__WORK TO COMPLETE__: Every line of the material below that holds the string "points" should be copied.

__SOURCE DATA__:

────────────────────

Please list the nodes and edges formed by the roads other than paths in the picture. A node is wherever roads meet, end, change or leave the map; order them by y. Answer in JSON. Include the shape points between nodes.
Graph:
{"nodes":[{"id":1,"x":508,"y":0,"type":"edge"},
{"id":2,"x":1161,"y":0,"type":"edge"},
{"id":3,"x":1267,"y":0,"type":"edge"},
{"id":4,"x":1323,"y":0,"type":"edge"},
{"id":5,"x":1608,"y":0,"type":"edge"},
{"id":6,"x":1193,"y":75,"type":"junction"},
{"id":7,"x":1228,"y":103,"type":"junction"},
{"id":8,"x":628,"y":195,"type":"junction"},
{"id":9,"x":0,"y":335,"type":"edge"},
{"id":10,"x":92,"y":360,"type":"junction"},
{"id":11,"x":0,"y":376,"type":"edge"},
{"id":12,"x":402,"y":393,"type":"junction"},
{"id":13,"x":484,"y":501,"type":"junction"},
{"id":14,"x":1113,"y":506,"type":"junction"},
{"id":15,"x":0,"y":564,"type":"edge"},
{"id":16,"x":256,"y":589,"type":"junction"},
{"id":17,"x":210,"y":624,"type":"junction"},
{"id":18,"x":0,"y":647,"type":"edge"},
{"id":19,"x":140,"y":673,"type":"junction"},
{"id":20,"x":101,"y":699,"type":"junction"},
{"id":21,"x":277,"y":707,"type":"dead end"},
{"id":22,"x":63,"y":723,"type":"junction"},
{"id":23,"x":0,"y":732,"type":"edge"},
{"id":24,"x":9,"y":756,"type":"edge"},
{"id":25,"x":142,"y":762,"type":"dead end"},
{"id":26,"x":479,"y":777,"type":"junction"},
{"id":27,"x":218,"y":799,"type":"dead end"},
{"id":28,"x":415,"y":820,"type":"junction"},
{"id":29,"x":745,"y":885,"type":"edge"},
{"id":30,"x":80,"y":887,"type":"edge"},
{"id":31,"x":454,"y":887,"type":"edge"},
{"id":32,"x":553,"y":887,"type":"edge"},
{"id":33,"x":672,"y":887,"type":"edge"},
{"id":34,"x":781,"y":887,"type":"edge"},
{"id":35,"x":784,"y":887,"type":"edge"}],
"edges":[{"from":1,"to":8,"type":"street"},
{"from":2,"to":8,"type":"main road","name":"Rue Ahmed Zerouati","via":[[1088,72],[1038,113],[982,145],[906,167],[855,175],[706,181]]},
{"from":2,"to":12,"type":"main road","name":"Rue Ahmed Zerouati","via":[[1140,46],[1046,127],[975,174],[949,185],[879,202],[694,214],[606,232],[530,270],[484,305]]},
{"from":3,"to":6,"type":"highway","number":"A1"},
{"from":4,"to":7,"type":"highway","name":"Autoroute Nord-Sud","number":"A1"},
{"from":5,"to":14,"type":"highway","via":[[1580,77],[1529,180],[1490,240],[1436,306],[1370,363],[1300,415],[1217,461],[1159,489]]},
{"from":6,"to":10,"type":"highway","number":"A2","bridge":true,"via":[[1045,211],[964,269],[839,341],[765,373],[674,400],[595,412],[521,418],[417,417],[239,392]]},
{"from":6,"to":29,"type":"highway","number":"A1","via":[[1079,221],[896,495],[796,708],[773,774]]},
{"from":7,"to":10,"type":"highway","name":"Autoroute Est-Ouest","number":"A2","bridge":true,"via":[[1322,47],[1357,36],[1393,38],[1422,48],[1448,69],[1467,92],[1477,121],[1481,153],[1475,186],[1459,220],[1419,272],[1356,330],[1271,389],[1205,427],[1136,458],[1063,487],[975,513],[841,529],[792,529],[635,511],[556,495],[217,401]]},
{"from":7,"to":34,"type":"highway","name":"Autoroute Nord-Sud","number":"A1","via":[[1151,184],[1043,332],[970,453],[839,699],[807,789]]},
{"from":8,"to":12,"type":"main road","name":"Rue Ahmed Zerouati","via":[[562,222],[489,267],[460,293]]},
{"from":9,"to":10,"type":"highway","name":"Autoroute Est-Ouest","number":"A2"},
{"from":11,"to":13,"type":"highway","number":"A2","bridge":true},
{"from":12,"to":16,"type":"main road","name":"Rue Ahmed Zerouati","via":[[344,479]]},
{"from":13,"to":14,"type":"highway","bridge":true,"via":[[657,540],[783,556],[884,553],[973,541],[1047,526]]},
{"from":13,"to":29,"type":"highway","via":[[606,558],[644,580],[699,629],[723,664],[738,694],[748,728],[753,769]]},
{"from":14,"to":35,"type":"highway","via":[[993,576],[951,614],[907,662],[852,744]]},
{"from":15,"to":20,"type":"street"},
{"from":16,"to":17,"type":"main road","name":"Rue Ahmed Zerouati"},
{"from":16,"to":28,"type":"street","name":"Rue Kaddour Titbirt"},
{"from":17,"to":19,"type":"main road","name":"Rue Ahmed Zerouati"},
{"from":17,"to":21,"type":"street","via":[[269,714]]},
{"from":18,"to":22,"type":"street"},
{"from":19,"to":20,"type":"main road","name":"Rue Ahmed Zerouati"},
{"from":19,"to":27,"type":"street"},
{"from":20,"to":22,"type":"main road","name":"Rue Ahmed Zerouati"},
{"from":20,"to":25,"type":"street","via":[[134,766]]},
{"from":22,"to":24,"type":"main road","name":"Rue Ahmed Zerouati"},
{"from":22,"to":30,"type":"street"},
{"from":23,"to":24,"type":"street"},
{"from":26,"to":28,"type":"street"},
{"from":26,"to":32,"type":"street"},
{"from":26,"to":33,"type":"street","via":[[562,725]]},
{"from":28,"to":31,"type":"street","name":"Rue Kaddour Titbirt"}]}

────────────────────

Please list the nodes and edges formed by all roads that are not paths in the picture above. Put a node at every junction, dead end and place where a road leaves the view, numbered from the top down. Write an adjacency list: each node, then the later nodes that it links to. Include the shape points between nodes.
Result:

────────────────────

__SOLUTION TO THIS PROBLEM__:
Please list the nodes and edges formed by the roads other than paths in the picture. A node is wherever roads meet, end, change or leave the map; order them by y. Answer in JSON. Include the shape points between nodes.
Please list the nodes and edges formed by all roads that are not paths in the picture above. Put a node at every junction, dead end and place where a road leaves the view, numbered from the top down. Write an adjacency list: each node, then the later nodes that it links to. Include the shape points between nodes.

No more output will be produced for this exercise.